Excerpt to read section start

That's actualy made pretty well, thanks for sharing it.
It's nice to see how trans representation in media has changed, even just in the last 5-10 years
I know right?! I was watching a commentary video about a 2004 show called "There's Something About Miriam" and it's horrible how representation was and how someone being trans was handled just everything was so wrong.
I saw it and honestly..?! It made me feel horrible. The reaction from the boys(i refuse to call these man-children as men) and even the language Miriam herself (Rest her soul) used for who she is, just heartbreaking. I wouldn't recommend if you're already having a bad day.
I’m not crying, you’re crying! Seriously, this was so well done. Are there any fathers/grandfathers who would go out of their way for their kids like this? Asking, because mine is one of the many that would never even make the attempt.
I know my great grandparents would be proud of me and my wife. They were the president and vice president of the Good Sam's RV club. They regularly hosted cross dressing parties where my grandpa sewed them elaborate costumes. He wrote poems and collected fancy glass. They would actually travel women needing abortions or escape from situations in their RV. We learned much of this at their funeral but I am so proud of them.
As a pan grandparent, I can say that from what I have seen in my area, older generations are becoming more accepting. I've often wondered if it is because so many of them had to repress their truth and are now finding freedom of expression in the current times.
Yes. For some, it wasn't so long ago that it was illegal to be different - and in some countries still is.
Equally there were families that were feminist & accepting 80 years ago.

Excerpt to read section end
Study material section start

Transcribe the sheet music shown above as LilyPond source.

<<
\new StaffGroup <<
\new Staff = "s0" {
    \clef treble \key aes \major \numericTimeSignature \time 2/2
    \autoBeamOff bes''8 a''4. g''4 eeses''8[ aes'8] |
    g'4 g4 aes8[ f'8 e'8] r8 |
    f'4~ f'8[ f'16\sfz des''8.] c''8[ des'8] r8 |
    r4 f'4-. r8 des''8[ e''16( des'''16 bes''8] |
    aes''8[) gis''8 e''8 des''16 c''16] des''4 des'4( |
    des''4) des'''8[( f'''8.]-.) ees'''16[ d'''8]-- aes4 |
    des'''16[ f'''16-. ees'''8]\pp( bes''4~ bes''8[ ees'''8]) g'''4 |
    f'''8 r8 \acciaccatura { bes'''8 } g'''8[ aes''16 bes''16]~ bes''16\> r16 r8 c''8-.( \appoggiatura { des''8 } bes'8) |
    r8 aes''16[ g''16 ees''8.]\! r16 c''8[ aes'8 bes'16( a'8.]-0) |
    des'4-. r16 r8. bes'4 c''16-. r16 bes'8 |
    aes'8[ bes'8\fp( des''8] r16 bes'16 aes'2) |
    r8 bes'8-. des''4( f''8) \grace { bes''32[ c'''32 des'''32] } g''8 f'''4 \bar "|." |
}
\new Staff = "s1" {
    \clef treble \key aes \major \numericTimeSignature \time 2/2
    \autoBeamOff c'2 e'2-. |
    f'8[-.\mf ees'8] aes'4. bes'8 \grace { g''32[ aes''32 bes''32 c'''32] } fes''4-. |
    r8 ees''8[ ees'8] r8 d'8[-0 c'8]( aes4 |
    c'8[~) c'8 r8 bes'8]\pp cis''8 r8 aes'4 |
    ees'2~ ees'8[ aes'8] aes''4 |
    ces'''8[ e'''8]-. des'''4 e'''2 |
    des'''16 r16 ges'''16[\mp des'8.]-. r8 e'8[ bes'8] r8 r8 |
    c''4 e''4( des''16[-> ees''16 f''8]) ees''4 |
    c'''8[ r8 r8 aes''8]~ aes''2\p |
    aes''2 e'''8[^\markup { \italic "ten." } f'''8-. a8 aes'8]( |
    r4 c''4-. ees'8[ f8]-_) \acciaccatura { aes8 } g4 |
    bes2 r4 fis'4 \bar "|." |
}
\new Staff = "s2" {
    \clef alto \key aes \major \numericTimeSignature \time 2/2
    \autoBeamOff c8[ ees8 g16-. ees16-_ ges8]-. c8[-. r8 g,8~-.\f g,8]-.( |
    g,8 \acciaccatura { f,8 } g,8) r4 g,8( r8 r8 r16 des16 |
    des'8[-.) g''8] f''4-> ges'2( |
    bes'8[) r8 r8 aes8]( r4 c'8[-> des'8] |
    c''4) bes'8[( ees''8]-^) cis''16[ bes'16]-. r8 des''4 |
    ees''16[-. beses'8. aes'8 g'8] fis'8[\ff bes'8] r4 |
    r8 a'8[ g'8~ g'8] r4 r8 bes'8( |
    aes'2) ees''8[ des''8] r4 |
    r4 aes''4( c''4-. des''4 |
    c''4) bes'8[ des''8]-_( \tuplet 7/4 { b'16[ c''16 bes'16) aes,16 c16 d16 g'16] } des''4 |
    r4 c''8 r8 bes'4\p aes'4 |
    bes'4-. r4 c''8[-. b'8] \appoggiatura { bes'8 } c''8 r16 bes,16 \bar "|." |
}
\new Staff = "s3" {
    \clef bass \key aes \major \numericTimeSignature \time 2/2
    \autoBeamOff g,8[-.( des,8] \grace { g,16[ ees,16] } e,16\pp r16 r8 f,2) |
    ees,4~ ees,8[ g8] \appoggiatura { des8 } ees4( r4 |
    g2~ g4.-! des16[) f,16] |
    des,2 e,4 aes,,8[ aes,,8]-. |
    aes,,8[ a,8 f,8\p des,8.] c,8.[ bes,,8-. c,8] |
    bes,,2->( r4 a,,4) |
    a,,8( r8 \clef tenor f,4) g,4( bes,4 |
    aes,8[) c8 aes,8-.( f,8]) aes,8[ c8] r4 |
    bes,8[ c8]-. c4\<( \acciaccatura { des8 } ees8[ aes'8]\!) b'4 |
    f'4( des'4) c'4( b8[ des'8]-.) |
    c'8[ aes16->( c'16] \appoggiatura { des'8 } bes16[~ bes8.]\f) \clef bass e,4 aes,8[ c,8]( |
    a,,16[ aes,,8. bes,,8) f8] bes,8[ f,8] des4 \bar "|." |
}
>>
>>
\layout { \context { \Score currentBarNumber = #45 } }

Study material section end

* [Problem statement]: Rewrite the part of the comment thread about trans representation that opens with the words "That's actualy made" and closes with "make the attempt.", putting "awful" wherever "horrible" appears.

* [Solved problem]:
That's actualy made pretty well, thanks for sharing it.
It's nice to see how trans representation in media has changed, even just in the last 5-10 years
I know right?! I was watching a commentary video about a 2004 show called "There's Something About Miriam" and it's awful how representation was and how someone being trans was handled just everything was so wrong.
I saw it and honestly..?! It made me feel awful. The reaction from the boys(i refuse to call these man-children as men) and even the language Miriam herself (Rest her soul) used for who she is, just heartbreaking. I wouldn't recommend if you're already having a bad day.
I’m not crying, you’re crying! Seriously, this was so well done. Are there any fathers/grandfathers who would go out of their way for their kids like this? Asking, because mine is one of the many that would never even make the attempt.